Some have called them "happy hypoxics", a terrible mistake for what could be a long, slow recovery – or worse.
The proper medical term is "quiet hypoxia." It happens when people are unaware that they are being deprived of oxygen and therefore appear in the hospital at much worse health than they realize.
Typically, these patients have experienced some Covid-19 symptoms for two to seven days before they show up in the hospital and complain of sudden chest tightness or an inability to breathe deeply, says Dr. Richard Levitan, who has been an emergency room physician for around 30 years. year.
While practicing at Littleton Regional Healthcare in New Hampshire, Levitan recently spent nearly two weeks volunteering at the emergency room at a New York hospital near the city's devastating outbreak.
There he saw patients entering the emergency room with oxygen levels in their blood as low as 50%, so low that they should have been incoherent, even unconscious. Normal oxygen saturation in the blood is between 95% and 100%, and anything below 90% is considered abnormal.
In addition, Levitan said, scans of these patients' lungs showed signs of pneumonia so severe that they would have terrible pain when gasping for the next breath.
"Your x-rays looked awful, their oxygen was awful, and yet they are fully awake, awake on a cell phone, and they all said they have been a little sick for days, "he said.
"And then only recently did they notice shortness of breath or fatigue or anything else," Levitan added. "That's what is so fascinating about this disease and also so awful."
This is terrible because when a person realizes that they have trouble breathing deeply and reaches out for help, they are already dangerously ill.
"Some may eventually require a fan." Levitan said: "As carbon dioxide levels rise, fluid builds up in the air sacs and lungs become rigid, leading to acute respiratory failure."
How can this happen?
Doctors speculate that for some people, Covid-19 lung problems will develop in a way that is not immediately obvious. When patients focus on fighting symptoms such as fever and diarrhea, the body begins to fight back against a lack of oxygen by increasing its breath to compensate.
"Imagine you had a full glass of air, and now the cup is half full," said pulmonologist for critical care Dr. Cedric Rutland, a spokesman for the American Lung Association.
"What are you going to do naturally? You're going to try to fill it twice as fast because you lost half," said Rutland, who is also assistant clinical professor at the University of California, Riverside.
People may not be aware of their faster breathing rate and are not seeking help, but their blood oxygen levels continue to fall. Meanwhile, the body is slowly adjusting to the lower oxygen levels, much like what happens when a person travels to a higher altitude.
As these patients come to the hospital with crippled lungs and crashed oxygen levels, "this has been happening for some time." Sa Rutland. "So your body is a little used to it."
Nevertheless, the damage has already taken place. Not only are the lungs ravaged hard, the lack of oxygen may have already included other organs in the body, such as the heart, kidneys and brain.

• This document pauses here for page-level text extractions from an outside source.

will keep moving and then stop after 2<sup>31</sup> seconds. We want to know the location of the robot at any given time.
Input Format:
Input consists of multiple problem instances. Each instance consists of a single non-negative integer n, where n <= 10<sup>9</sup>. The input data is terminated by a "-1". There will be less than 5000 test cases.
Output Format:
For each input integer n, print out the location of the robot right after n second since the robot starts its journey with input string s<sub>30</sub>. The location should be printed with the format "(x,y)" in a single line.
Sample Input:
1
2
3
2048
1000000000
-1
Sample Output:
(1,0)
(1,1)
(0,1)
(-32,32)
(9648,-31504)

Trying to avoid respirators
Early in the crisis, doctors put almost everyone who had breathing difficulties on respirators. Now they make reservations for those who are seriously ill, and realize that other measures, such as supplementation of oxygen and body, may work just as well for some patients.

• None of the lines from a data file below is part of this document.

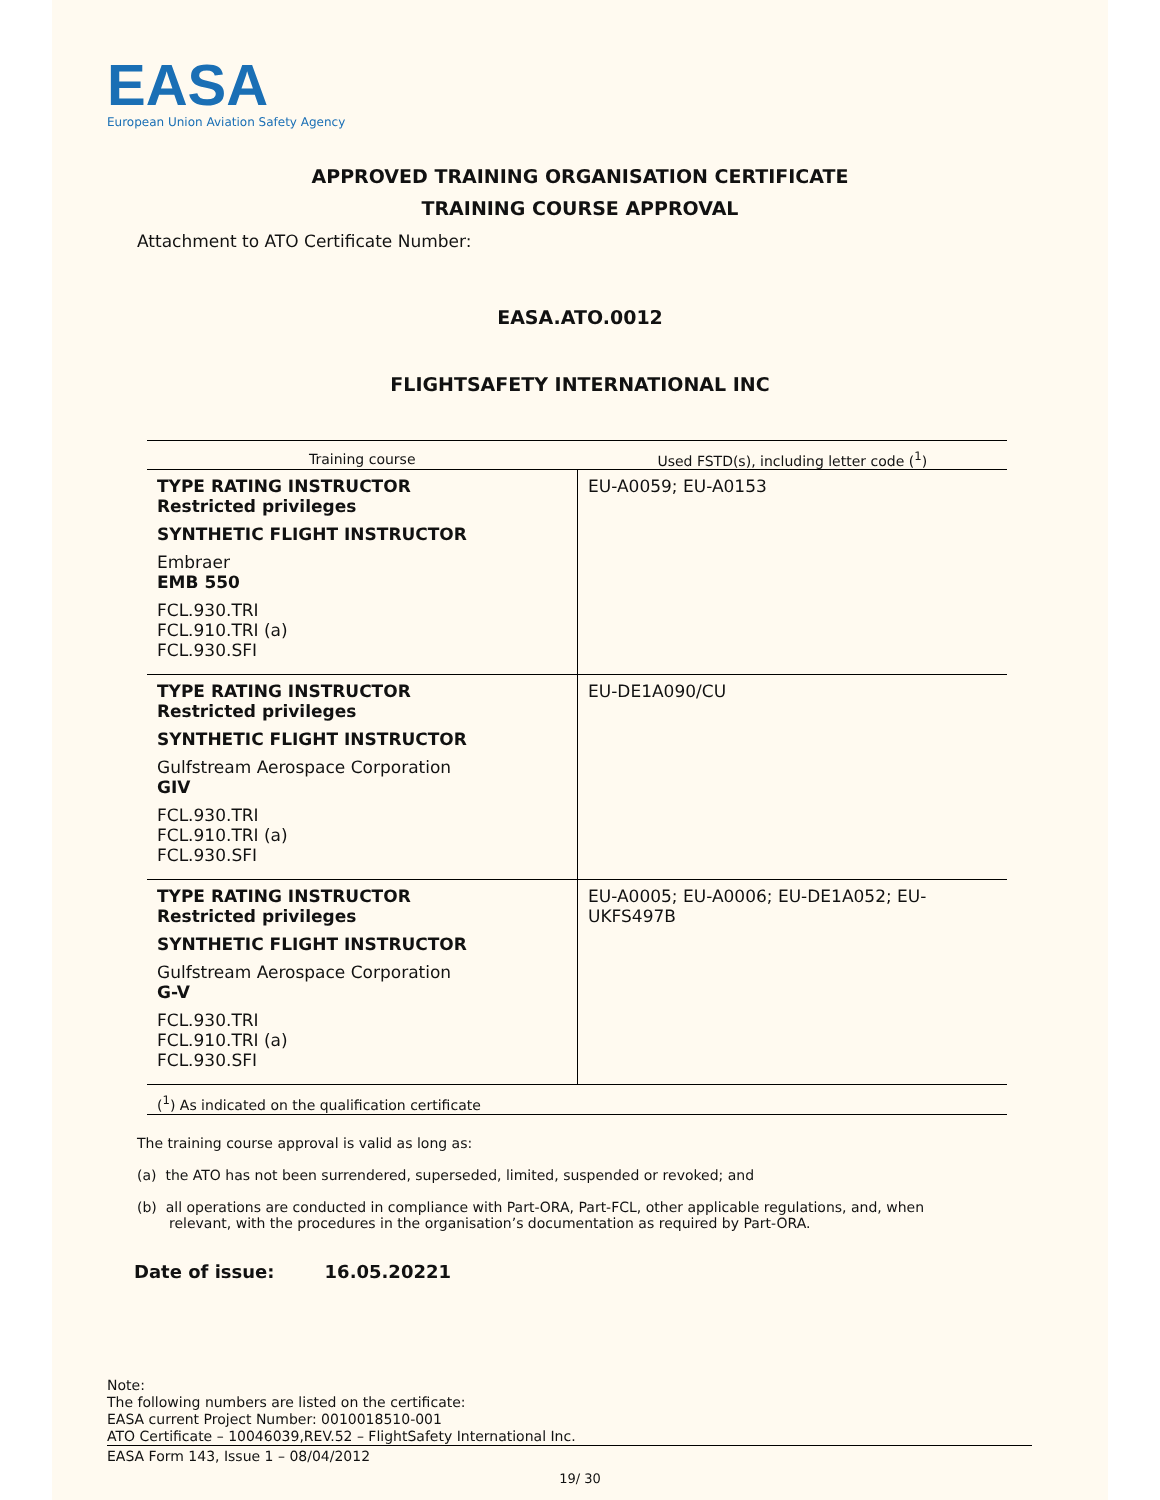EASA
European Union Aviation Safety Agency
APPROVED TRAINING ORGANISATION CERTIFICATE
TRAINING COURSE APPROVAL
Attachment to ATO Certificate Number:
EASA.ATO.0012
FLIGHTSAFETY INTERNATIONAL INC
| Training course | Used FSTD(s), including letter code (<sup>1</sup>) |
| --- | --- |
| TYPE RATING INSTRUCTOR Restricted privileges SYNTHETIC FLIGHT INSTRUCTOR Embraer EMB 550 FCL.930.TRI FCL.910.TRI (a) FCL.930.SFI | EU-A0059; EU-A0153 |
| TYPE RATING INSTRUCTOR Restricted privileges SYNTHETIC FLIGHT INSTRUCTOR Gulfstream Aerospace Corporation GIV FCL.930.TRI FCL.910.TRI (a) FCL.930.SFI | EU-DE1A090/CU |
| TYPE RATING INSTRUCTOR Restricted privileges SYNTHETIC FLIGHT INSTRUCTOR Gulfstream Aerospace Corporation G-V FCL.930.TRI FCL.910.TRI (a) FCL.930.SFI | EU-A0005; EU-A0006; EU-DE1A052; EU-UKFS497B |
(<sup>1</sup>) As indicated on the qualification certificate
The training course approval is valid as long as:
(a) the ATO has not been surrendered, superseded, limited, suspended or revoked; and
(b) all operations are conducted in compliance with Part-ORA, Part-FCL, other applicable regulations, and, when relevant, with the procedures in the organisation’s documentation as required by Part-ORA.
Date of issue: 16.05.20221
Note:
The following numbers are listed on the certificate:
EASA current Project Number: 0010018510-001
ATO Certificate – 10046039,REV.52 – FlightSafety International Inc.
EASA Form 143, Issue 1 – 08/04/2012
19/ 30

"We found that two out of three patients can avoid a ventilator during the first 24 hours by putting them on oxygen and performing these position maneuvers, such as putting them exposed to the stomach," he said.
Keeping patients out of the respirators is a great benefit for doctors and patients. Ventilators are scarce and must be reserved for the sickest of patients. But even though each hospital had surplus ventilators, there are many reasons to try other methods first.
In addition to a tube that is inserted down the nose into the stomach or surgically implanted into the trachea through the throat, patients can receive implanted tubes for feeding and to use the toilet.
Breather is not nice. Many patients need more sedative, so they do not withdraw. Bacteria can easily grow and cause "ventilator-associated pneumonia." There is an increased risk of blood clots.
Early detection is key
"Widespread screening of pulse oximetry for Covid pneumonia – whether people check in at home or go to clinics or medical offices – can provide an early warning system for the kind of breathing problems associated with Covid pneumonia," he wrote.
In addition, abuse can affect readings. The device must be used properly; hands should be at room temperature; and dark nail polish can affect the readings, and it can also hold your breath.
Rutland urges patients he sees via telemedicine to use an oximeter to monitor oxygen levels. He feels that the devices, although not perfect, give doctors a way to triage ordinary patients they cannot see personally during isolation.
"As long as someone has a home oximeter and you know the person well enough, you can help them monitor this at home to get a jump start on whether or not they need to go to the hospital," he said.
"I think pulse oximetry is incredibly valuable if we were to use it in the time window that the disease begins to accumulate, which is usually five to ten days from when someone is first infected," Levitan said.
"Then the other thing is to measure inflammation markers when we observe them in the hospital and use the various medicines we have available to address inflammation. It's time to get ahead of this virus instead of chasing it."